Une troisième attente importante est celle qui peut être fournie pour les transformations structurelles des environnements politique, administratif ou judiciaire ou pour les  investissements en infrastructures capables de consolider  le soubassement des économies africaines. En la matière, les Etats-Unis ont eu la plupart du temps une position très favorable aux changements mais sont peu intervenus pour la mise en œuvre de ceux-ci. Ils gardent en outre une position tranchée et dogmatique : celle-ci les conduit souvent à mal prendre en compte les contraintes locales et, en cas de difficultés, à être les premiers partenaires à stopper leurs actions  et les derniers à la reprendre. Le cas récent du Mali, où le programme du MCA a été brutalement arrêté dès le coup d’Etat de mars 2012 et n’a pas encore redémarré à la différence de la plupart des programmes d’aide, en est un bon exemple. Un changement d’approche serait opportun et logique, mais il semble très peu plausible en raison de l’obsession  de la « légitimité » que les Etats-Unis jugent à l’aune de leurs propres critères.

Obama ira-t-il à Dakar, sur ces points et sur quelques autres, au-delà de ce qui semble prévisible ? Les Africains eux-mêmes ont-ils encore autant besoin des Etats-Unis et autant de ferveur vis-à-vis d’Obama ? Dans une Afrique qui se met enfin à croire en sa chance, l’état d’esprit a en effet changé et les impatiences sont plus fortes.
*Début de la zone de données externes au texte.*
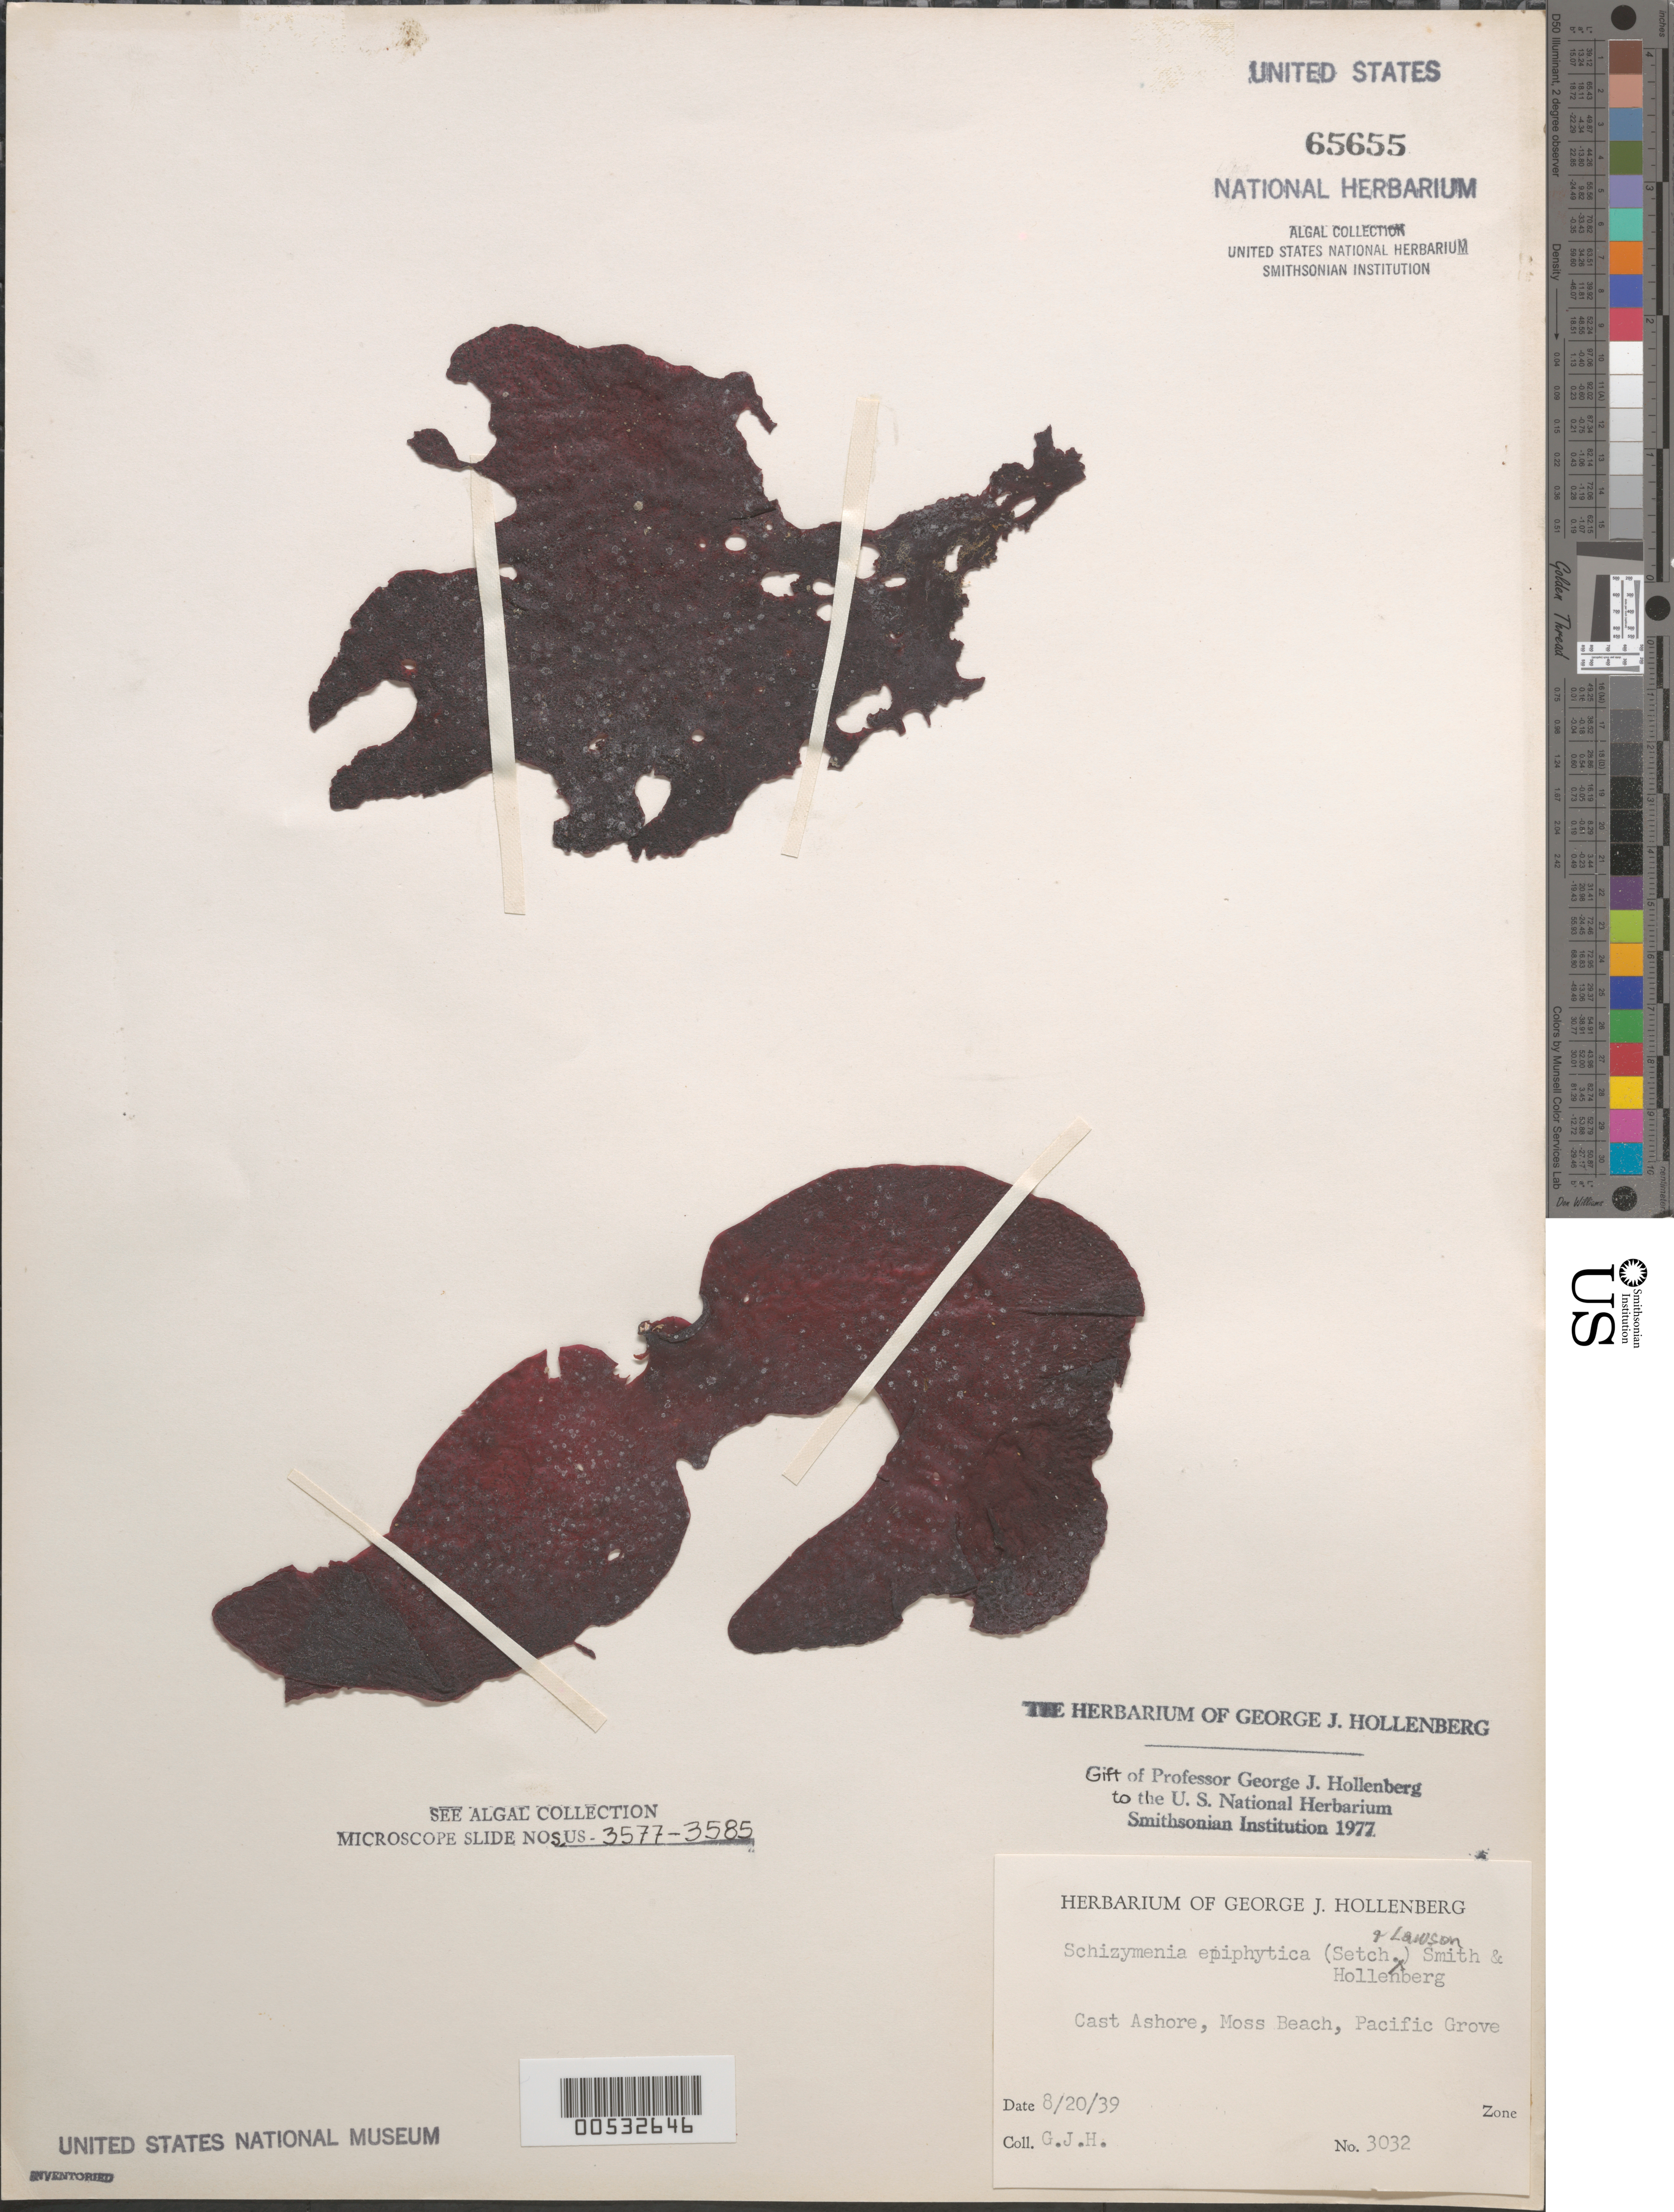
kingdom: Plantae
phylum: Rhodophyta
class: Florideophyceae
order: Gigartinales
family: Furcellariaceae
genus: Peyssonneliopsis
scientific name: Peyssonneliopsis epiphytica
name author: Setch. & G.W. Lawson in Setch.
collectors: G. Hollenberg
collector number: GJH 3032 & GJH 39-91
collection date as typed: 20 Aug 1939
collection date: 1939-08-20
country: United States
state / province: California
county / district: Monterey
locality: Moss Beach, Pacific Grove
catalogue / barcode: US 65655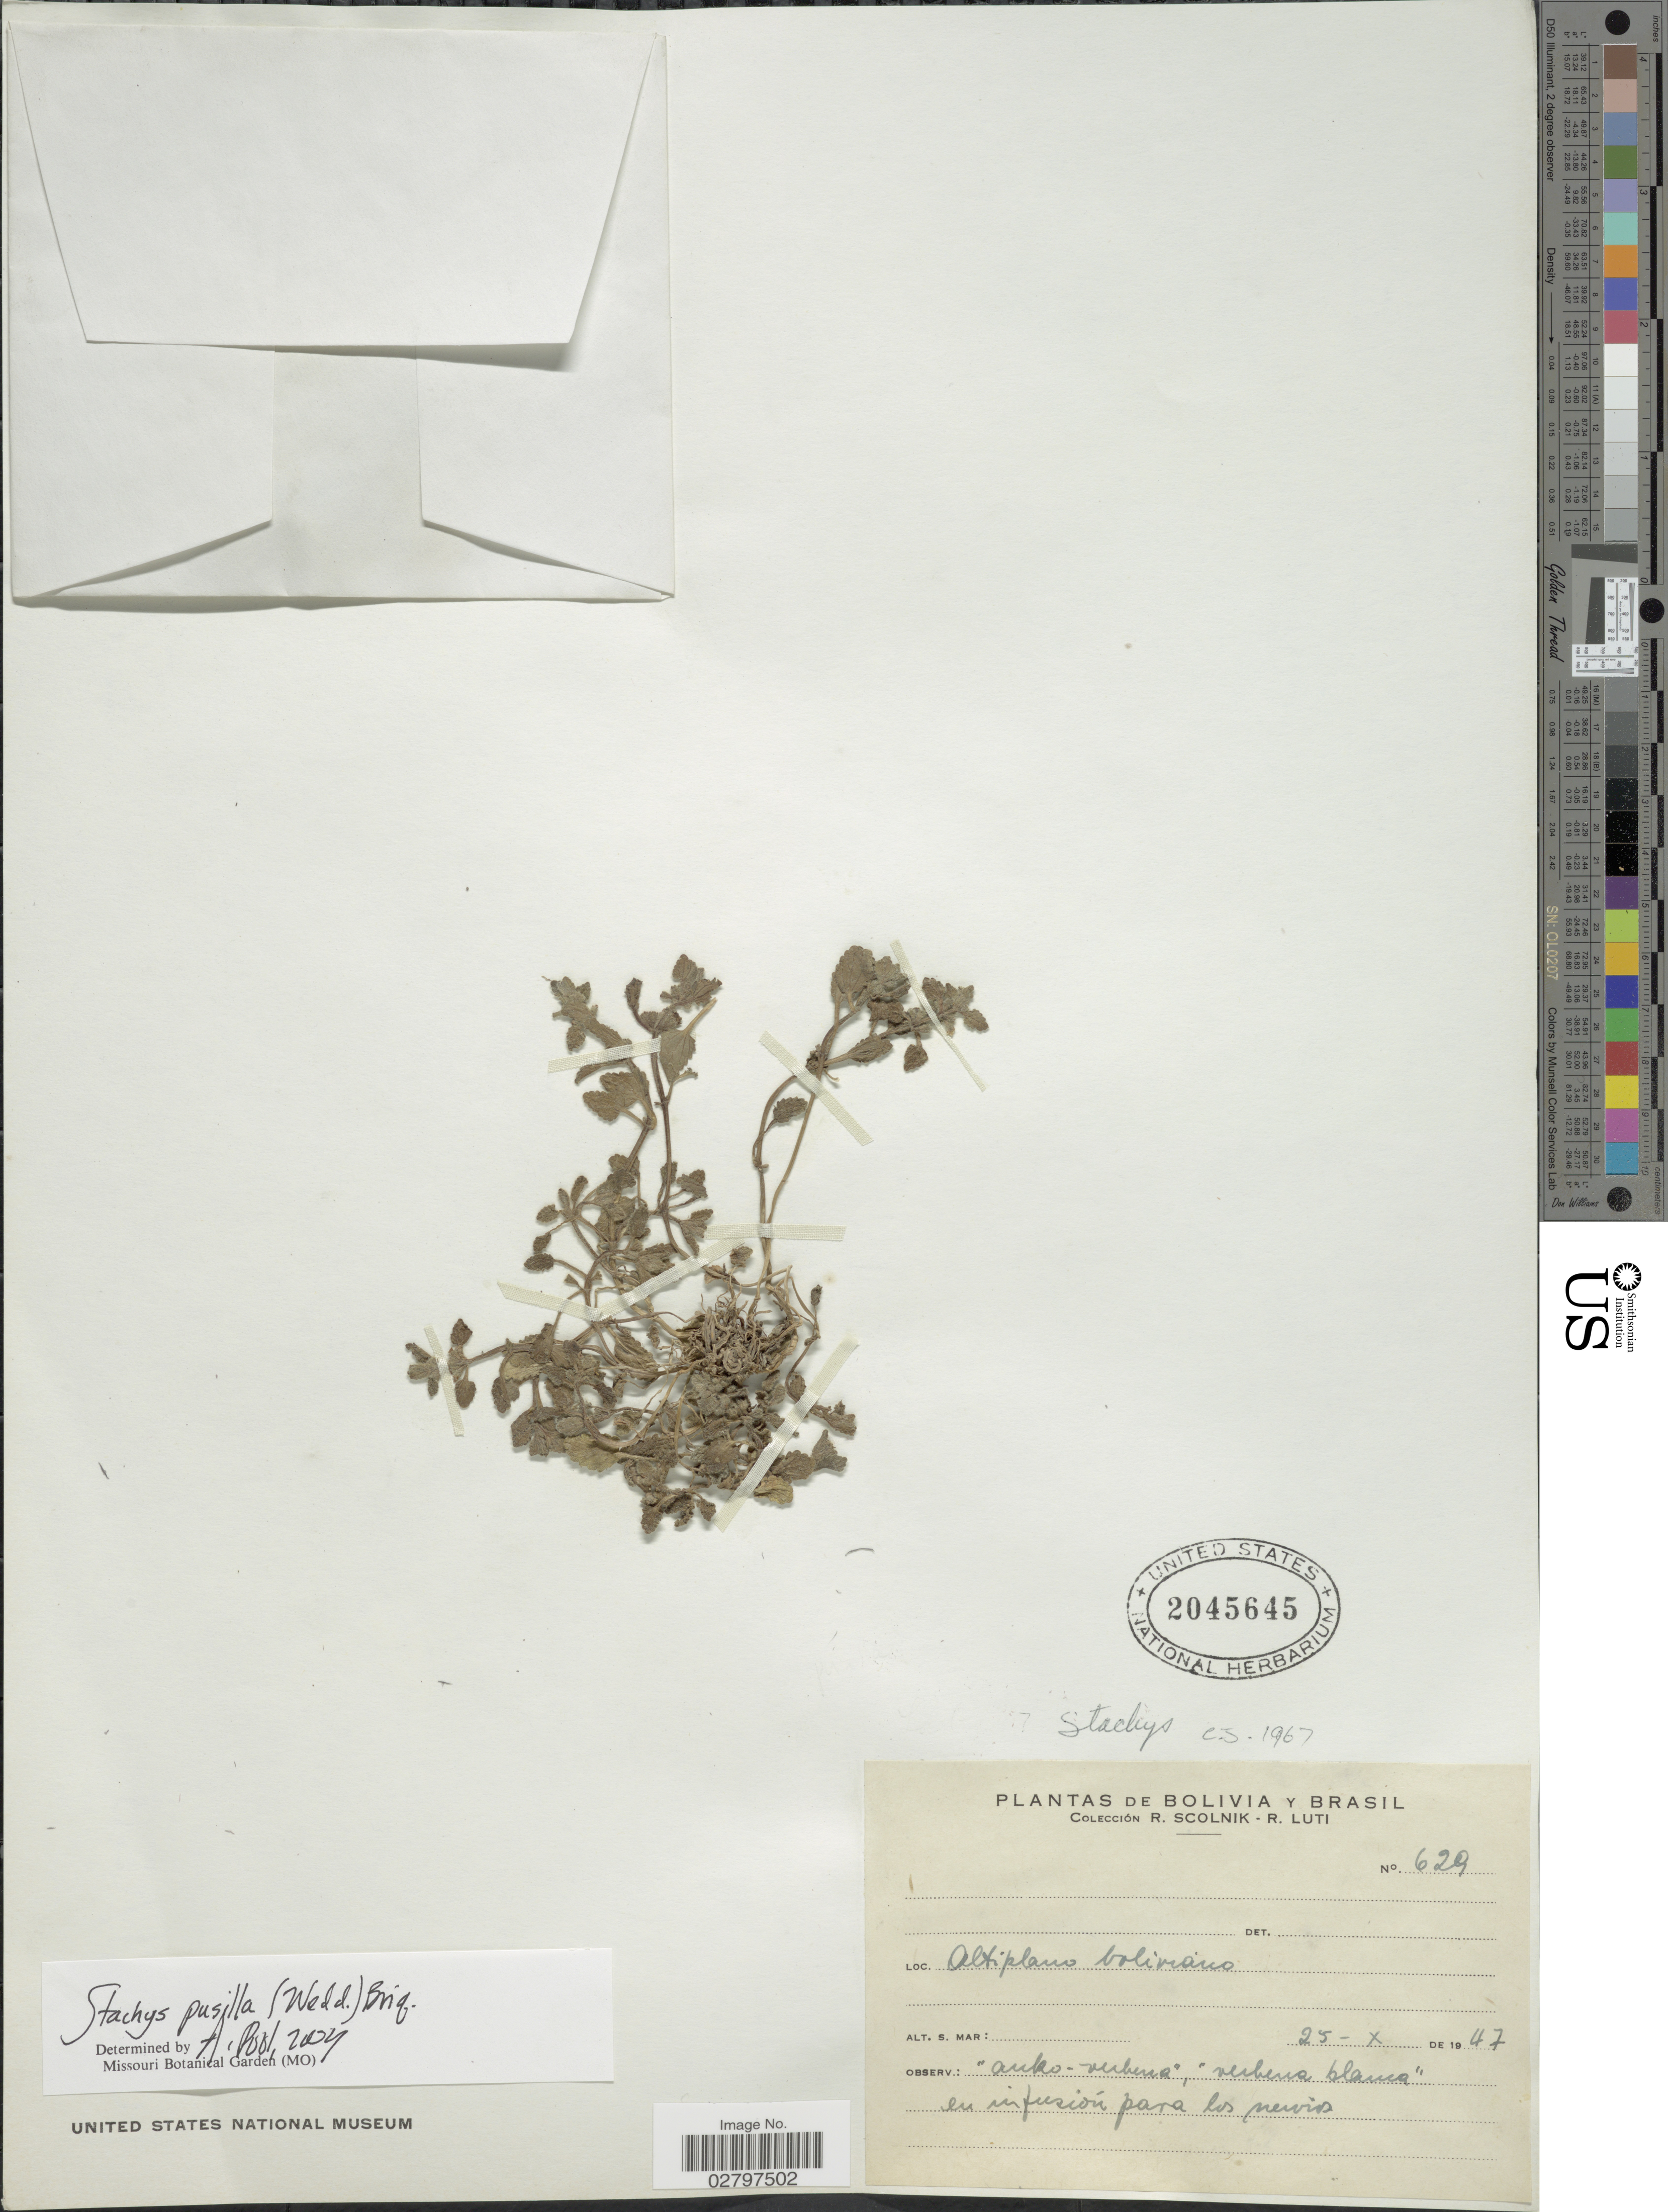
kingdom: Plantae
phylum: Tracheophyta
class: Magnoliopsida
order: Lamiales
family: Lamiaceae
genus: Stachys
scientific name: Stachys pusilla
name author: (Wedd.) Briq.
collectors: R. Scolnik & R. Luti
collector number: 629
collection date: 1947-10-25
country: Bolivia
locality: Altiplano boliviano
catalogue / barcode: US 2045645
Les candidats au partenariat avec le continent se multiplient et des choix sont donc permis. Pourtant l’immensité des besoins qui restent à satisfaire doit inciter à rechercher tous les appuis et le renforcement de celui des Etas-Unis serait particulièrement bienvenu pour maintenir l’élan actuel.

Lors de son tout récent passage à Berlin, le Président américain ne semble pas avoir trouvé les sujets et le ton qu’avaient su retenir certains de ses illustres prédécesseurs et qui avaient rendu leurs voyages historiques. Sera-t-il mieux inspiré dans la capitale sénégalaise? Même si son discours est plus réaliste, il faut espérer qu’il fera encore rêver son public comme il avait su le faire à Accra il y a quatre ans. La détermination a souvent besoin du rêve pour prospérer.